Recorded information –

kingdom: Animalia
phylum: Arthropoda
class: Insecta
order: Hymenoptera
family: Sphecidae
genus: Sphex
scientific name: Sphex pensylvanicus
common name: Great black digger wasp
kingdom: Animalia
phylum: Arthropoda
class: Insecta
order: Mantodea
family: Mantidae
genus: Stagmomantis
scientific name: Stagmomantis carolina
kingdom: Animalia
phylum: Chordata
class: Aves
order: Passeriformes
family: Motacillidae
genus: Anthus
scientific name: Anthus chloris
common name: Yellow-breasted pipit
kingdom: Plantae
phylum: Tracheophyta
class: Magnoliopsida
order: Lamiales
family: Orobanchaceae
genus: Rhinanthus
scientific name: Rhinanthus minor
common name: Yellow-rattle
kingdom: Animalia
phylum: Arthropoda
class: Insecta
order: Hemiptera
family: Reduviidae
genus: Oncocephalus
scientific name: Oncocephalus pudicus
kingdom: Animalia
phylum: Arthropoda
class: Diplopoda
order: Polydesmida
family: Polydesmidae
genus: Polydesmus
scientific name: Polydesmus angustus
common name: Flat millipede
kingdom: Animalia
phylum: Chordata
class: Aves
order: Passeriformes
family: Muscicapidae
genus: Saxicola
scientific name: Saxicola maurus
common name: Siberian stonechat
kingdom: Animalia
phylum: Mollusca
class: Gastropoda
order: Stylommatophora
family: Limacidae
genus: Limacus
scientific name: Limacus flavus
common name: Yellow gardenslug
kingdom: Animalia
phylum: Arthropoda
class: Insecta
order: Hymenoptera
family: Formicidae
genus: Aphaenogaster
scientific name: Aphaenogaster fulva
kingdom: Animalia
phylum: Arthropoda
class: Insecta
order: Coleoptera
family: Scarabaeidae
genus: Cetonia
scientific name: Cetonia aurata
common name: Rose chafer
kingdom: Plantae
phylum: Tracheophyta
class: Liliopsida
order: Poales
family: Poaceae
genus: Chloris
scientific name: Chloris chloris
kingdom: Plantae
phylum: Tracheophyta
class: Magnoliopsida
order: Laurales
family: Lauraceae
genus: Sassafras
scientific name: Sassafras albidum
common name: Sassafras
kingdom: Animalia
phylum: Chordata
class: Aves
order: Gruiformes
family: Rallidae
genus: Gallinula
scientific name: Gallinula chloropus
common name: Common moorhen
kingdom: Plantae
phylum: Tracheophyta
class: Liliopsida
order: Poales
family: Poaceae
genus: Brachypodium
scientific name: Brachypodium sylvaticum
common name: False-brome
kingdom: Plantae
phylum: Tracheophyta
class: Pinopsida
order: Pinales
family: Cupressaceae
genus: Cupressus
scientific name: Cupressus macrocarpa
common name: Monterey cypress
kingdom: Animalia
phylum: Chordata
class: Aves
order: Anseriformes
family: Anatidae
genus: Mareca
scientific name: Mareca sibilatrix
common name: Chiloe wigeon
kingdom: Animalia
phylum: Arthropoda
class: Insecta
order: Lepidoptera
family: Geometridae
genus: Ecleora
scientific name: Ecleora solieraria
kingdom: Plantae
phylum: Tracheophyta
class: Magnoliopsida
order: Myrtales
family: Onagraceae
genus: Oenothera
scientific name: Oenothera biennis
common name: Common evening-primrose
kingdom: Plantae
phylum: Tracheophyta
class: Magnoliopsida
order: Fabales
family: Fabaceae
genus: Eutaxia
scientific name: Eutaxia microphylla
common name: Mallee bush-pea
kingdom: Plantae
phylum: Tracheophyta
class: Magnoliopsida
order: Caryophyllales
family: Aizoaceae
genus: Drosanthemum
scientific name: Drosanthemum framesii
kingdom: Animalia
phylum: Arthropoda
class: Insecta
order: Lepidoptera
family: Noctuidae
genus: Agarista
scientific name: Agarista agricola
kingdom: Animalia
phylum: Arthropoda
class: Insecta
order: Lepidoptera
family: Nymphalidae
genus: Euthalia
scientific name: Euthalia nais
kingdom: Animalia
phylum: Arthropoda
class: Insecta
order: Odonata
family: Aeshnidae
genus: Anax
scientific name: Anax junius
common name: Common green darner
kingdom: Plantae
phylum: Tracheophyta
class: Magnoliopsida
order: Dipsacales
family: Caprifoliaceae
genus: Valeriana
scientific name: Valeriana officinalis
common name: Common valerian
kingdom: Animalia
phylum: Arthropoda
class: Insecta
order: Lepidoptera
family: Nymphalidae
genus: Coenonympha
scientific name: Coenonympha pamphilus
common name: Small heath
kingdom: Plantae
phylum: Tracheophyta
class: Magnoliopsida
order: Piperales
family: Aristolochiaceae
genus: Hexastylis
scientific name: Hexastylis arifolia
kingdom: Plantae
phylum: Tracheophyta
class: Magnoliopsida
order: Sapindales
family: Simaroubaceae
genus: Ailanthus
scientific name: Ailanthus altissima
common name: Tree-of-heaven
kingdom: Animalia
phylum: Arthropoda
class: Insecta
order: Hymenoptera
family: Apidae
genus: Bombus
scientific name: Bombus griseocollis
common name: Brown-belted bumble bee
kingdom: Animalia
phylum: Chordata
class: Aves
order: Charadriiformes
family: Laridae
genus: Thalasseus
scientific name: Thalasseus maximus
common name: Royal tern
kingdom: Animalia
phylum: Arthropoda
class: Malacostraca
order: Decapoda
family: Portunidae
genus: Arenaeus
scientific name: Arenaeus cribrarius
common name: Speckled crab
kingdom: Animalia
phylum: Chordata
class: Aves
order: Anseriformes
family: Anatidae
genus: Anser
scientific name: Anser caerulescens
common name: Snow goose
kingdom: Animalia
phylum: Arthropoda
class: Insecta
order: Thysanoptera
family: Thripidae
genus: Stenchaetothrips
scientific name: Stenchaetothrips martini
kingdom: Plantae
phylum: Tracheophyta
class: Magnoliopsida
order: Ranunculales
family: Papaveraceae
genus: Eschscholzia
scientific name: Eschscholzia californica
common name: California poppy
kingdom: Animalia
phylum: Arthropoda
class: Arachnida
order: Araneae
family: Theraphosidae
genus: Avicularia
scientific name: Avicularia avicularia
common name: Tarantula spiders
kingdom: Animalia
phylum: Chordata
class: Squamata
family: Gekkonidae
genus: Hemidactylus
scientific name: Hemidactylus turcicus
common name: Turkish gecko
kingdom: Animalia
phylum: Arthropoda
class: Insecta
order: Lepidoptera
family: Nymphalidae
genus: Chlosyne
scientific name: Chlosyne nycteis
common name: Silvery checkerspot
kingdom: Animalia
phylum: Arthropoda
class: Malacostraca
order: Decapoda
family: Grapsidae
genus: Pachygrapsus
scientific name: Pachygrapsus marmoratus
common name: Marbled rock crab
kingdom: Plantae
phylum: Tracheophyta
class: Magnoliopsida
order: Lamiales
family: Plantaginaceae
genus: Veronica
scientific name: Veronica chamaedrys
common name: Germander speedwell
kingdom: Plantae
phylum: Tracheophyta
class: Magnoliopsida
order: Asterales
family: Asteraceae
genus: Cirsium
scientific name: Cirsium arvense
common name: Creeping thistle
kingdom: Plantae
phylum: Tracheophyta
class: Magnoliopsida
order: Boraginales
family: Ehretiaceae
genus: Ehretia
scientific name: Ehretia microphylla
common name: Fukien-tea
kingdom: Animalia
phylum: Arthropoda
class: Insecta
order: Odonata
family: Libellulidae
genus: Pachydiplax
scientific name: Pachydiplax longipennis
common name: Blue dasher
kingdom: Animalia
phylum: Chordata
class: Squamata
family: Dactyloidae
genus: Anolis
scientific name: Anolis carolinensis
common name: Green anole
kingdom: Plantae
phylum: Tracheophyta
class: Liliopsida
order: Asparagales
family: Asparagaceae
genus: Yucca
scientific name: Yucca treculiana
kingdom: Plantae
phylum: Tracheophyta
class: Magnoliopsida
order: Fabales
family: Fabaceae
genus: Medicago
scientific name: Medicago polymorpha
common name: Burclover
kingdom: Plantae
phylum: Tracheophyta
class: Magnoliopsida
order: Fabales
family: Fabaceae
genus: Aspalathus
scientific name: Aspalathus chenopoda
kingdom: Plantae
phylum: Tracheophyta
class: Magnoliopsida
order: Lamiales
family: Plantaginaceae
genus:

What is asked – Copy out the entries from the start through the line that contains "phylum: Mollusca", with both ends included, and reproduce each line as it stands.

Written response –
kingdom: Animalia
phylum: Arthropoda
class: Insecta
order: Hymenoptera
family: Sphecidae
genus: Sphex
scientific name: Sphex pensylvanicus
common name: Great black digger wasp
kingdom: Animalia
phylum: Arthropoda
class: Insecta
order: Mantodea
family: Mantidae
genus: Stagmomantis
scientific name: Stagmomantis carolina
kingdom: Animalia
phylum: Chordata
class: Aves
order: Passeriformes
family: Motacillidae
genus: Anthus
scientific name: Anthus chloris
common name: Yellow-breasted pipit
kingdom: Plantae
phylum: Tracheophyta
class: Magnoliopsida
order: Lamiales
family: Orobanchaceae
genus: Rhinanthus
scientific name: Rhinanthus minor
common name: Yellow-rattle
kingdom: Animalia
phylum: Arthropoda
class: Insecta
order: Hemiptera
family: Reduviidae
genus: Oncocephalus
scientific name: Oncocephalus pudicus
kingdom: Animalia
phylum: Arthropoda
class: Diplopoda
order: Polydesmida
family: Polydesmidae
genus: Polydesmus
scientific name: Polydesmus angustus
common name: Flat millipede
kingdom: Animalia
phylum: Chordata
class: Aves
order: Passeriformes
family: Muscicapidae
genus: Saxicola
scientific name: Saxicola maurus
common name: Siberian stonechat
kingdom: Animalia
phylum: Mollusca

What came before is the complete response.